"""

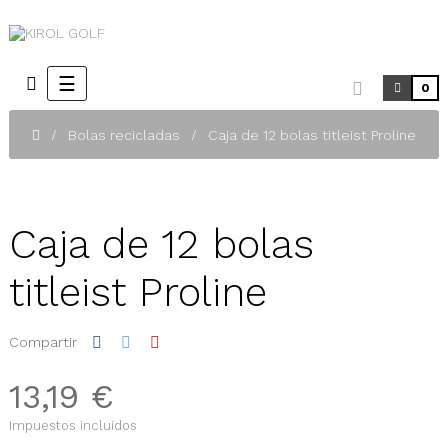
Navegación
☰
0
de
palanca
Bolas recicladas
Caja de 12 bolas titleist Proline
Caja de 12 bolas
titleist Proline
Compartir
13,19 €
Impuestos incluidos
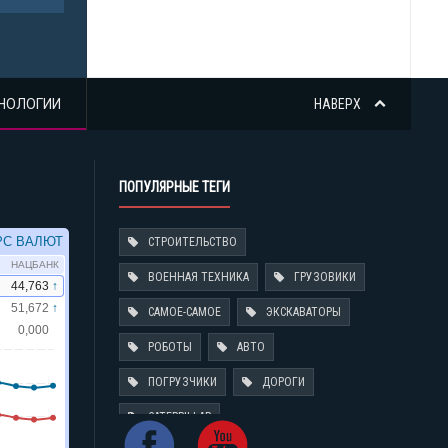
НОЛОГИИ
НАВЕРХ
ПОПУЛЯРНЫЕ ТЕГИ
СТРОИТЕЛЬСТВО
ВОЕННАЯ ТЕХНИКА
ГРУЗОВИКИ
САМОЕ-САМОЕ
ЭКСКАВАТОРЫ
РОБОТЫ
АВТО
ПОГРУЗЧИКИ
ДОРОГИ
CATERPILLAR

"""

# [WORK REQUEST]
Search the material above for the word "Proline", then copy out each line that has it.

# [RESPONSE TO THE EXERCISE]
Caja de 12 bolas titleist Proline
titleist Proline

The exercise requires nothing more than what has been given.